Da gibt es aber auch andere Meldungen, die weniger schön sind – oder?

GREULICH: Immer dann, wenn Menschen getötet oder schwer verletzt werden, vor allem Kinder. Ein aktueller Fall, der mir und meinen Kollegen die Arbeit sehr erschwert hat, ist der tödliche Unfall im Mai, als eine Frau in ihrem Auto in Ober-Eschbach von einem Zug erfasst und getötet wurde. Ich kam an die Unfallstelle, da war für viele der Schaulustigen längst klar, dass die Frau den Unfall selbst verursacht hat. Wir wissen heute, dass es anders war. So etwas bleibt aber in den Köpfen hängen.

Sind Sie mit dem Ziel Polizist geworden, Pressesprecher zu werden?

GREULICH: Nein, es hat sich halt so ergeben, aber es hat auch riesigen Spaß gemacht, so eng mit den Kollegen zusammenzuarbeiten. Jeder kann sich auf jeden verlassen.
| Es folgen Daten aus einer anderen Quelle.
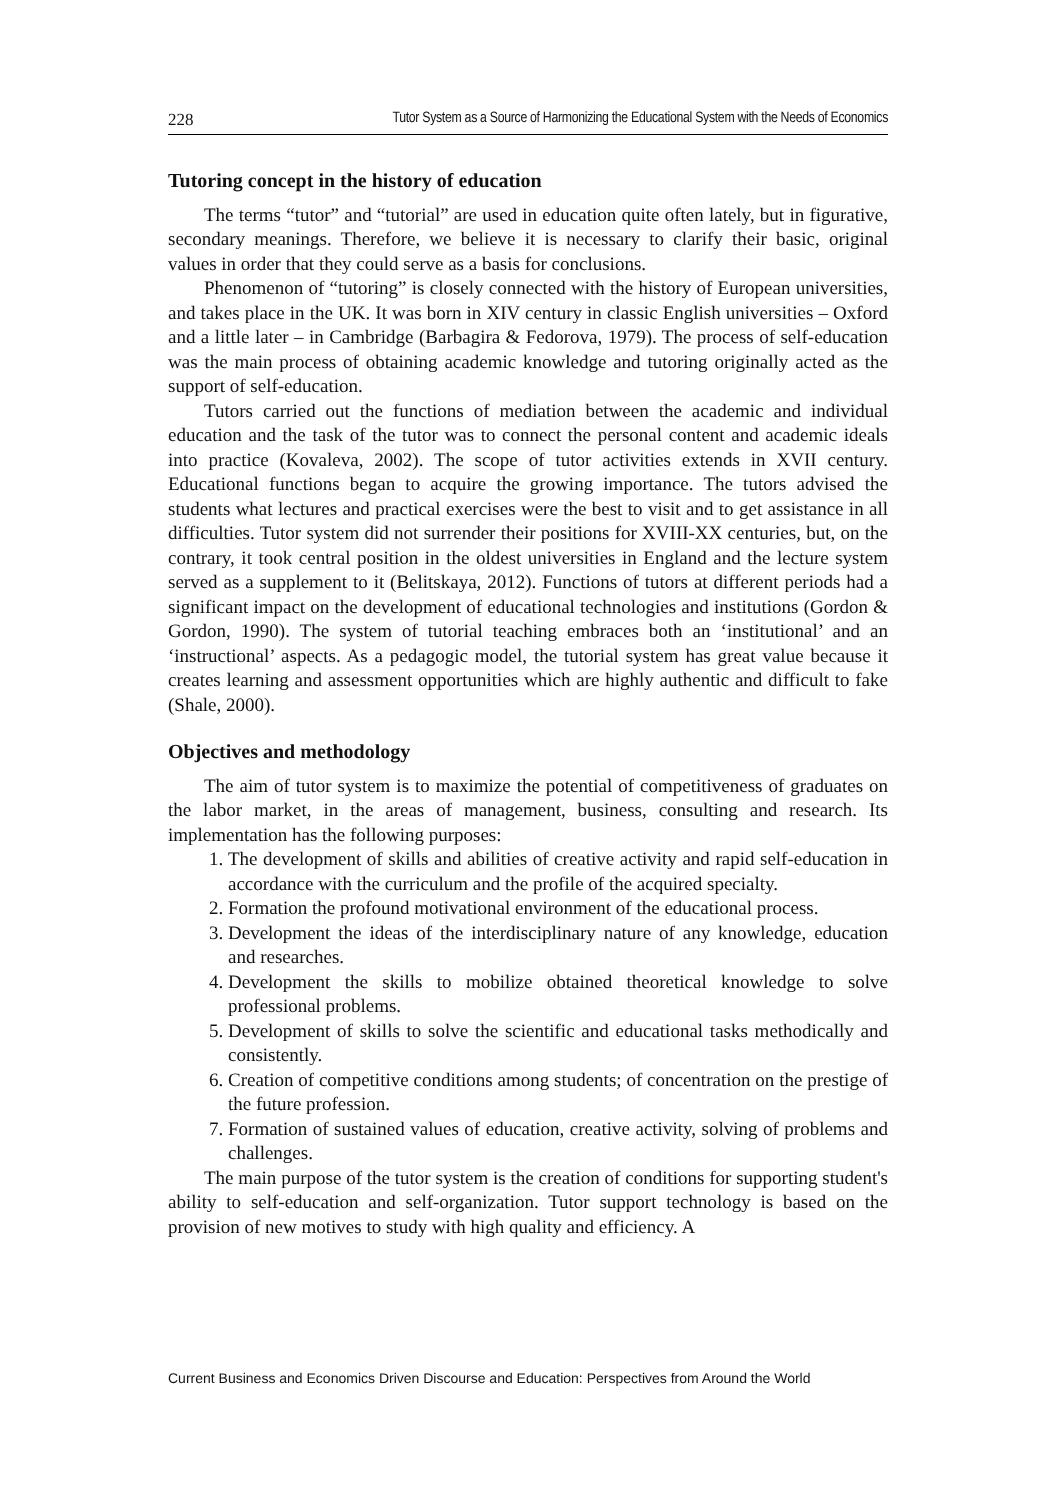228 Tutor System as a Source of Harmonizing the Educational System with the Needs of Economics
Tutoring concept in the history of education
The terms “tutor” and “tutorial” are used in education quite often lately, but in figurative, secondary meanings. Therefore, we believe it is necessary to clarify their basic, original values in order that they could serve as a basis for conclusions.
Phenomenon of “tutoring” is closely connected with the history of European universities, and takes place in the UK. It was born in XIV century in classic English universities – Oxford and a little later – in Cambridge (Barbagira & Fedorova, 1979). The process of self-education was the main process of obtaining academic knowledge and tutoring originally acted as the support of self-education.
Tutors carried out the functions of mediation between the academic and individual education and the task of the tutor was to connect the personal content and academic ideals into practice (Kovaleva, 2002). The scope of tutor activities extends in XVII century. Educational functions began to acquire the growing importance. The tutors advised the students what lectures and practical exercises were the best to visit and to get assistance in all difficulties. Tutor system did not surrender their positions for XVIII-XX centuries, but, on the contrary, it took central position in the oldest universities in England and the lecture system served as a supplement to it (Belitskaya, 2012). Functions of tutors at different periods had a significant impact on the development of educational technologies and institutions (Gordon & Gordon, 1990). The system of tutorial teaching embraces both an ‘institutional’ and an ‘instructional’ aspects. As a pedagogic model, the tutorial system has great value because it creates learning and assessment opportunities which are highly authentic and difficult to fake (Shale, 2000).
Objectives and methodology
The aim of tutor system is to maximize the potential of competitiveness of graduates on the labor market, in the areas of management, business, consulting and research. Its implementation has the following purposes:
1. The development of skills and abilities of creative activity and rapid self-education in accordance with the curriculum and the profile of the acquired specialty.
2. Formation the profound motivational environment of the educational process.
3. Development the ideas of the interdisciplinary nature of any knowledge, education and researches.
4. Development the skills to mobilize obtained theoretical knowledge to solve professional problems.
5. Development of skills to solve the scientific and educational tasks methodically and consistently.
6. Creation of competitive conditions among students; of concentration on the prestige of the future profession.
7. Formation of sustained values of education, creative activity, solving of problems and challenges.
The main purpose of the tutor system is the creation of conditions for supporting student's ability to self-education and self-organization. Tutor support technology is based on the provision of new motives to study with high quality and efficiency. A
Current Business and Economics Driven Discourse and Education: Perspectives from Around the World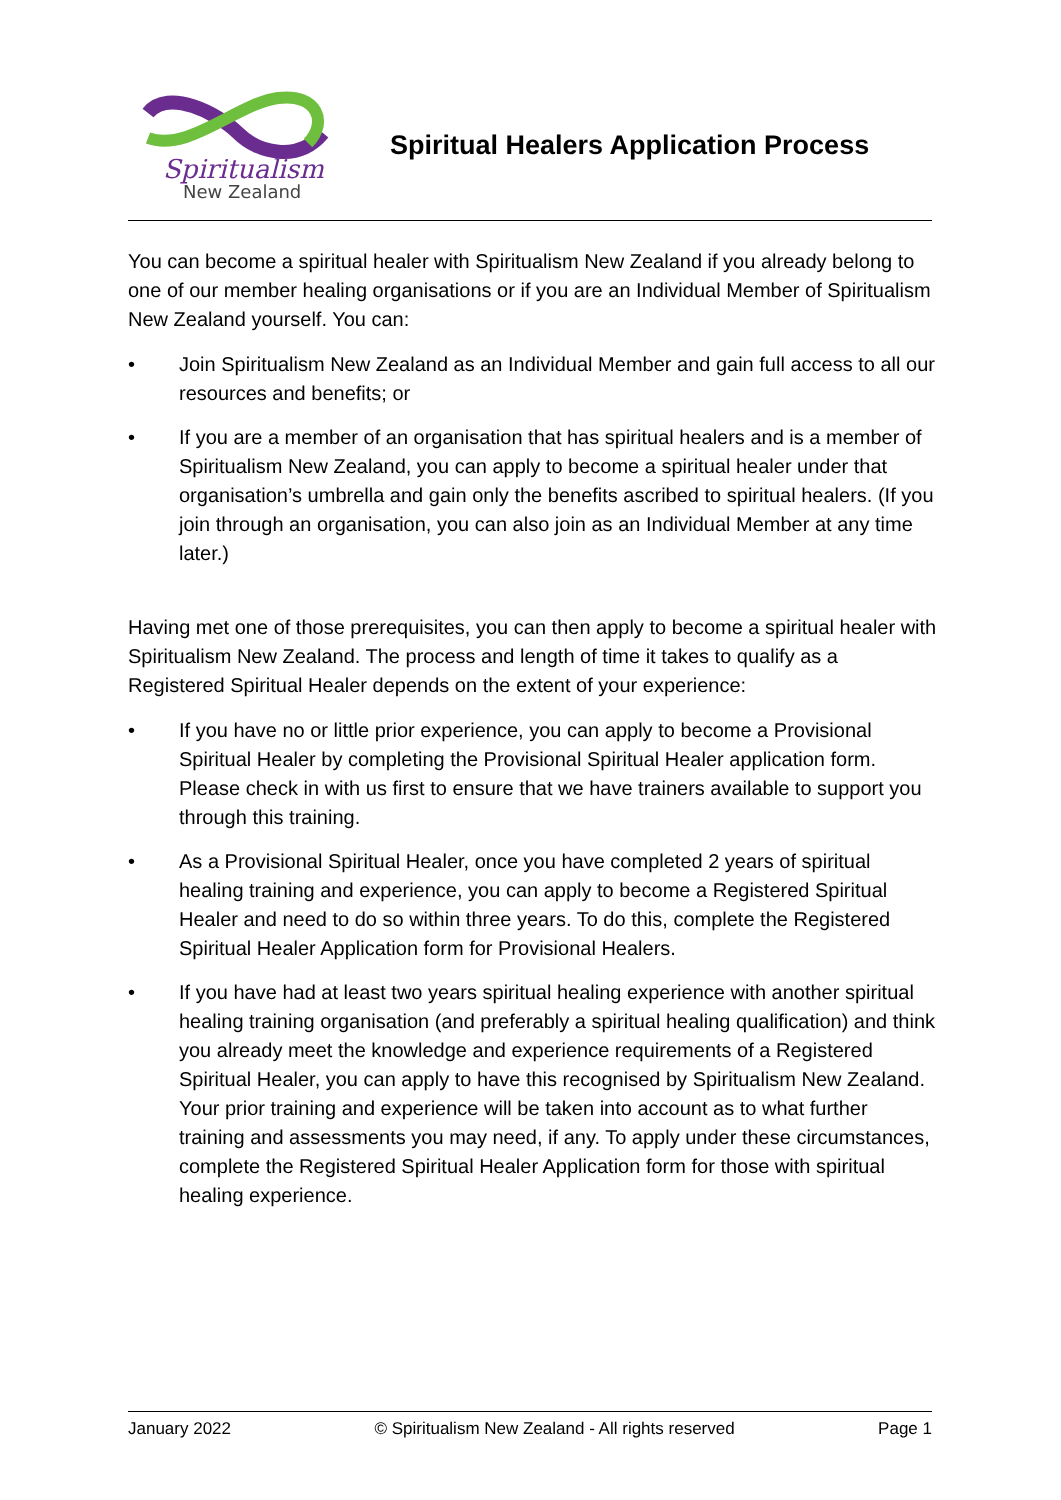Spiritualism
New Zealand
Spiritual Healers Application Process
You can become a spiritual healer with Spiritualism New Zealand if you already belong to one of our member healing organisations or if you are an Individual Member of Spiritualism New Zealand yourself. You can:
• Join Spiritualism New Zealand as an Individual Member and gain full access to all our resources and benefits; or
• If you are a member of an organisation that has spiritual healers and is a member of Spiritualism New Zealand, you can apply to become a spiritual healer under that organisation’s umbrella and gain only the benefits ascribed to spiritual healers. (If you join through an organisation, you can also join as an Individual Member at any time later.)
Having met one of those prerequisites, you can then apply to become a spiritual healer with Spiritualism New Zealand. The process and length of time it takes to qualify as a Registered Spiritual Healer depends on the extent of your experience:
• If you have no or little prior experience, you can apply to become a Provisional Spiritual Healer by completing the Provisional Spiritual Healer application form. Please check in with us first to ensure that we have trainers available to support you through this training.
• As a Provisional Spiritual Healer, once you have completed 2 years of spiritual healing training and experience, you can apply to become a Registered Spiritual Healer and need to do so within three years. To do this, complete the Registered Spiritual Healer Application form for Provisional Healers.
• If you have had at least two years spiritual healing experience with another spiritual healing training organisation (and preferably a spiritual healing qualification) and think you already meet the knowledge and experience requirements of a Registered Spiritual Healer, you can apply to have this recognised by Spiritualism New Zealand. Your prior training and experience will be taken into account as to what further training and assessments you may need, if any. To apply under these circumstances, complete the Registered Spiritual Healer Application form for those with spiritual healing experience.
January 2022 © Spiritualism New Zealand - All rights reserved Page 1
Und warum sind sie nun Polizist geworden?

GREULICH: Ich bin familiär vorbelastet. Meine Eltern waren beide bei der Justiz und böse Buben fangen wollte ich schon als Kind, als meine Freunde noch Pilot werden wollten. Straftaten aufzuklären und für die Sicherheit der Menschen zuständig zu sein, ist eine tolle Aufgabe. Ich denke, dass ich das in meiner neuen Position tun kann. Einbrüche sind schwere Straftaten, sie können aber auch Opfer, in deren Privatsphäre eingedrungen wurde, schwer traumatisieren. Ihnen möchte ich bei der Bewältigung dieser Krise gerne zur Seite stehen.